§ **Work to be completed**
Reproduce the source text of every record below word for word, leaving out the pictures.

§ **Source material**
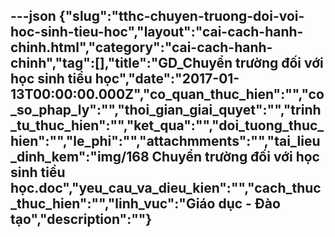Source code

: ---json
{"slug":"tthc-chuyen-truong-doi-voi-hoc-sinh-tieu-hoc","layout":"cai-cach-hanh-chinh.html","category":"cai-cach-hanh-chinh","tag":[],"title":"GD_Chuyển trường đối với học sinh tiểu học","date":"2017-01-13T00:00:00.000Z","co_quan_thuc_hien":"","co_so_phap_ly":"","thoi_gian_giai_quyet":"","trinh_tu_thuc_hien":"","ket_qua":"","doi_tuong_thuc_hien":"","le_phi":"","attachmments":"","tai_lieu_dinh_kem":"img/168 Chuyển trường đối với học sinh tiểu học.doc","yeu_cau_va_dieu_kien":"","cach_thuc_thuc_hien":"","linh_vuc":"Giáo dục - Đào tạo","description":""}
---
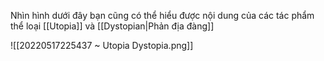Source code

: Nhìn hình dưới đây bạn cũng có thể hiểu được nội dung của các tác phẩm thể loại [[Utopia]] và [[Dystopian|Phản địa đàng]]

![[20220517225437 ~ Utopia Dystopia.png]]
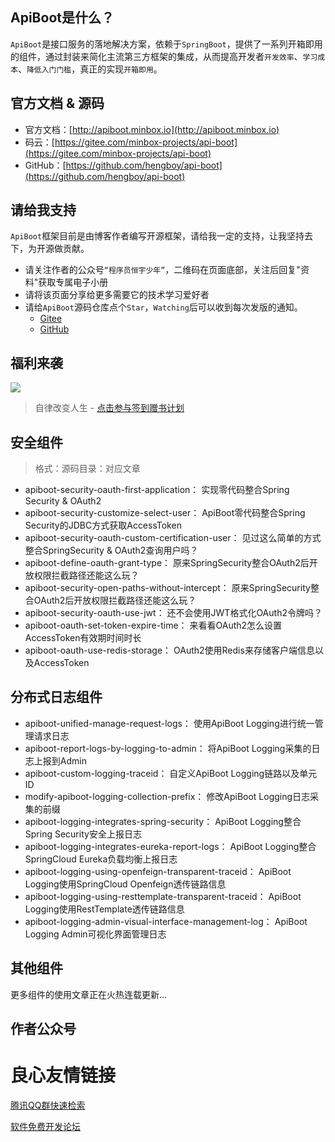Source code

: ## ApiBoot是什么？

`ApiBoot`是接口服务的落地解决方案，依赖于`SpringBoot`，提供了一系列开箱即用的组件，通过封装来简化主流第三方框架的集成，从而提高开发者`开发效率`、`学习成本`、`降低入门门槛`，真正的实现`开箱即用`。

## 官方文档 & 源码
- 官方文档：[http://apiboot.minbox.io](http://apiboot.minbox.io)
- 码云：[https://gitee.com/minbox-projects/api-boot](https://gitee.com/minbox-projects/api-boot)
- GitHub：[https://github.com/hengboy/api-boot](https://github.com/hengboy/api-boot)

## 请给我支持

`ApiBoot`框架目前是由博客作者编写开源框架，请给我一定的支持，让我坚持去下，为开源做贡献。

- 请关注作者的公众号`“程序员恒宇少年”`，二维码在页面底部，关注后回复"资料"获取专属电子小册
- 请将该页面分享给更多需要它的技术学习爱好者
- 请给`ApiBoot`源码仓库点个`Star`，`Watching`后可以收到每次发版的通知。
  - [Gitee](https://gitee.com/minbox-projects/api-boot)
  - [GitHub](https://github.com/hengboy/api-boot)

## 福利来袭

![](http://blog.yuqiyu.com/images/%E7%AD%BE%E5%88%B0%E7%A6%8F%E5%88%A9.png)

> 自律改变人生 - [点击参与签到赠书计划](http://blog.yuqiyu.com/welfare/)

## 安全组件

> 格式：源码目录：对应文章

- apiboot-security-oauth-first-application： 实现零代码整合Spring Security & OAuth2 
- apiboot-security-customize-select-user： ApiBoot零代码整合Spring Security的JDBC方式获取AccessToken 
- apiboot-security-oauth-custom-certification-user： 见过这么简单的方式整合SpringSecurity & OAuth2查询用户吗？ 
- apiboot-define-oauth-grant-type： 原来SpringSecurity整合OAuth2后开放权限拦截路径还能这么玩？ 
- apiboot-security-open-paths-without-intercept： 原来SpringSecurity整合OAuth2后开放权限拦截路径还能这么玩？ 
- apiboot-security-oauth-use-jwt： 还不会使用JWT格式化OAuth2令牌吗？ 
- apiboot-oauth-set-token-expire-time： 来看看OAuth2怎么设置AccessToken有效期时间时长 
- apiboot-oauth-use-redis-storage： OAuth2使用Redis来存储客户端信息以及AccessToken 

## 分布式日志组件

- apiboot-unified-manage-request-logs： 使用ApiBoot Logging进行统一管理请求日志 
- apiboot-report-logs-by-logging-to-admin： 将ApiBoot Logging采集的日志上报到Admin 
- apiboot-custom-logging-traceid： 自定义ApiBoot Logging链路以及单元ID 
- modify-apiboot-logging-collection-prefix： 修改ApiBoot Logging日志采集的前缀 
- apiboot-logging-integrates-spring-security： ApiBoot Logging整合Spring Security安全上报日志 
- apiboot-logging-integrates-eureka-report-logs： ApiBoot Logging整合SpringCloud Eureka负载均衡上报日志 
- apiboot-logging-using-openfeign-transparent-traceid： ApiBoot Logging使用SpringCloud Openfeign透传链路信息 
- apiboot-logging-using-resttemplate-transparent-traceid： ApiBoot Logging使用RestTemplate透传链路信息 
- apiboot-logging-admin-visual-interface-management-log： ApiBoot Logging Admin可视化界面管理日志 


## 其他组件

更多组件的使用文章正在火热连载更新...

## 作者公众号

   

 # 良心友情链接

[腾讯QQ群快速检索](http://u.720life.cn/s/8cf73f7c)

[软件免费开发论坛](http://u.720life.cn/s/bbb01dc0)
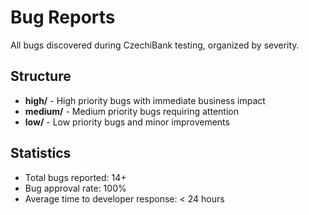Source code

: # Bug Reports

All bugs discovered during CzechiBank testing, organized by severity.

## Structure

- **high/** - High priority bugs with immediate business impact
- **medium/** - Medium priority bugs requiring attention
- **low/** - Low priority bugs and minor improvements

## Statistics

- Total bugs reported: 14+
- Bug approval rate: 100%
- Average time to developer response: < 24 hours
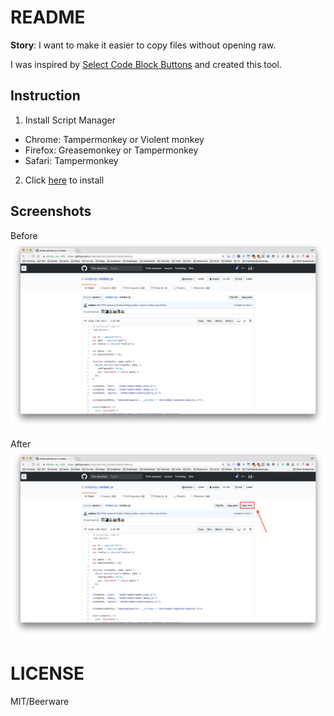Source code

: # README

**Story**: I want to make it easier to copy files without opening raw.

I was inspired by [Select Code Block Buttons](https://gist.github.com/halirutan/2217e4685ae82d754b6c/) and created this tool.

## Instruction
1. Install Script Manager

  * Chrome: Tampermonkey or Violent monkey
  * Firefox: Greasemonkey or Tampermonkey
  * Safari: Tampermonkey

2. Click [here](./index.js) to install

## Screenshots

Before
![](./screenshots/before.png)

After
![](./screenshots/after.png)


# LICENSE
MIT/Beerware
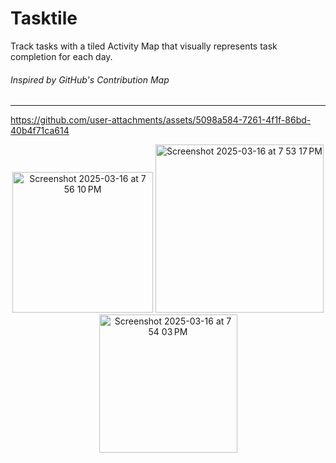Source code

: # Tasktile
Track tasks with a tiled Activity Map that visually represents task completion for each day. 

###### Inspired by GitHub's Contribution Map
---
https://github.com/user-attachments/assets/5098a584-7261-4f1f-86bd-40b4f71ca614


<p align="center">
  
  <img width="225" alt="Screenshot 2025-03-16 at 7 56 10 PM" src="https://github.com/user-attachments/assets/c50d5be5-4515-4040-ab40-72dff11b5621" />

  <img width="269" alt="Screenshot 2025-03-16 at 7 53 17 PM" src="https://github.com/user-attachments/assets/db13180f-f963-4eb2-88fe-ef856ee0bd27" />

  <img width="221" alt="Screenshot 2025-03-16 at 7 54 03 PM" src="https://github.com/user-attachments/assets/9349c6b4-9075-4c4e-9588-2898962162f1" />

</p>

§ **Task response**
Source code

: ---json
{"slug":"tthc-chuyen-truong-doi-voi-hoc-sinh-tieu-hoc","layout":"cai-cach-hanh-chinh.html","category":"cai-cach-hanh-chinh","tag":[],"title":"GD_Chuyển trường đối với học sinh tiểu học","date":"2017-01-13T00:00:00.000Z","co_quan_thuc_hien":"","co_so_phap_ly":"","thoi_gian_giai_quyet":"","trinh_tu_thuc_hien":"","ket_qua":"","doi_tuong_thuc_hien":"","le_phi":"","attachmments":"","tai_lieu_dinh_kem":"img/168 Chuyển trường đối với học sinh tiểu học.doc","yeu_cau_va_dieu_kien":"","cach_thuc_thuc_hien":"","linh_vuc":"Giáo dục - Đào tạo","description":""}
---
Source code

: Nhìn hình dưới đây bạn cũng có thể hiểu được nội dung của các tác phẩm thể loại [[Utopia]] và [[Dystopian|Phản địa đàng]]

![[20220517225437 ~ Utopia Dystopia.png]]
Source code

: ## ApiBoot是什么？

`ApiBoot`是接口服务的落地解决方案，依赖于`SpringBoot`，提供了一系列开箱即用的组件，通过封装来简化主流第三方框架的集成，从而提高开发者`开发效率`、`学习成本`、`降低入门门槛`，真正的实现`开箱即用`。

## 官方文档 & 源码
- 官方文档：[http://apiboot.minbox.io](http://apiboot.minbox.io)
- 码云：[https://gitee.com/minbox-projects/api-boot](https://gitee.com/minbox-projects/api-boot)
- GitHub：[https://github.com/hengboy/api-boot](https://github.com/hengboy/api-boot)

## 请给我支持

`ApiBoot`框架目前是由博客作者编写开源框架，请给我一定的支持，让我坚持去下，为开源做贡献。

- 请关注作者的公众号`“程序员恒宇少年”`，二维码在页面底部，关注后回复"资料"获取专属电子小册
- 请将该页面分享给更多需要它的技术学习爱好者
- 请给`ApiBoot`源码仓库点个`Star`，`Watching`后可以收到每次发版的通知。
  - [Gitee](https://gitee.com/minbox-projects/api-boot)
  - [GitHub](https://github.com/hengboy/api-boot)

## 福利来袭

![](http://blog.yuqiyu.com/images/%E7%AD%BE%E5%88%B0%E7%A6%8F%E5%88%A9.png)

> 自律改变人生 - [点击参与签到赠书计划](http://blog.yuqiyu.com/welfare/)

## 安全组件

> 格式：源码目录：对应文章

- apiboot-security-oauth-first-application： 实现零代码整合Spring Security & OAuth2 
- apiboot-security-customize-select-user： ApiBoot零代码整合Spring Security的JDBC方式获取AccessToken 
- apiboot-security-oauth-custom-certification-user： 见过这么简单的方式整合SpringSecurity & OAuth2查询用户吗？ 
- apiboot-define-oauth-grant-type： 原来SpringSecurity整合OAuth2后开放权限拦截路径还能这么玩？ 
- apiboot-security-open-paths-without-intercept： 原来SpringSecurity整合OAuth2后开放权限拦截路径还能这么玩？ 
- apiboot-security-oauth-use-jwt： 还不会使用JWT格式化OAuth2令牌吗？ 
- apiboot-oauth-set-token-expire-time： 来看看OAuth2怎么设置AccessToken有效期时间时长 
- apiboot-oauth-use-redis-storage： OAuth2使用Redis来存储客户端信息以及AccessToken 

## 分布式日志组件

- apiboot-unified-manage-request-logs： 使用ApiBoot Logging进行统一管理请求日志 
- apiboot-report-logs-by-logging-to-admin： 将ApiBoot Logging采集的日志上报到Admin 
- apiboot-custom-logging-traceid： 自定义ApiBoot Logging链路以及单元ID 
- modify-apiboot-logging-collection-prefix： 修改ApiBoot Logging日志采集的前缀 
- apiboot-logging-integrates-spring-security： ApiBoot Logging整合Spring Security安全上报日志 
- apiboot-logging-integrates-eureka-report-logs： ApiBoot Logging整合SpringCloud Eureka负载均衡上报日志 
- apiboot-logging-using-openfeign-transparent-traceid： ApiBoot Logging使用SpringCloud Openfeign透传链路信息 
- apiboot-logging-using-resttemplate-transparent-traceid： ApiBoot Logging使用RestTemplate透传链路信息 
- apiboot-logging-admin-visual-interface-management-log： ApiBoot Logging Admin可视化界面管理日志 


## 其他组件

更多组件的使用文章正在火热连载更新...

## 作者公众号

   

 # 良心友情链接

[腾讯QQ群快速检索](http://u.720life.cn/s/8cf73f7c)

[软件免费开发论坛](http://u.720life.cn/s/bbb01dc0)
Source code

: # Bug Reports

All bugs discovered during CzechiBank testing, organized by severity.

## Structure

- **high/** - High priority bugs with immediate business impact
- **medium/** - Medium priority bugs requiring attention
- **low/** - Low priority bugs and minor improvements

## Statistics

- Total bugs reported: 14+
- Bug approval rate: 100%
- Average time to developer response: < 24 hours
Source code

: # README

**Story**: I want to make it easier to copy files without opening raw.

I was inspired by [Select Code Block Buttons](https://gist.github.com/halirutan/2217e4685ae82d754b6c/) and created this tool.

## Instruction
1. Install Script Manager

  * Chrome: Tampermonkey or Violent monkey
  * Firefox: Greasemonkey or Tampermonkey
  * Safari: Tampermonkey

2. Click [here](./index.js) to install

## Screenshots

Before
![](./screenshots/before.png)

After
![](./screenshots/after.png)


# LICENSE
MIT/Beerware
Source code

: # Tasktile
Track tasks with a tiled Activity Map that visually represents task completion for each day. 

###### Inspired by GitHub's Contribution Map
---
https://github.com/user-attachments/assets/5098a584-7261-4f1f-86bd-40b4f71ca614


<p align="center">
  
  <img width="225" alt="Screenshot 2025-03-16 at 7 56 10 PM" src="https://github.com/user-attachments/assets/c50d5be5-4515-4040-ab40-72dff11b5621" />

  <img width="269" alt="Screenshot 2025-03-16 at 7 53 17 PM" src="https://github.com/user-attachments/assets/db13180f-f963-4eb2-88fe-ef856ee0bd27" />

  <img width="221" alt="Screenshot 2025-03-16 at 7 54 03 PM" src="https://github.com/user-attachments/assets/9349c6b4-9075-4c4e-9588-2898962162f1" />

</p>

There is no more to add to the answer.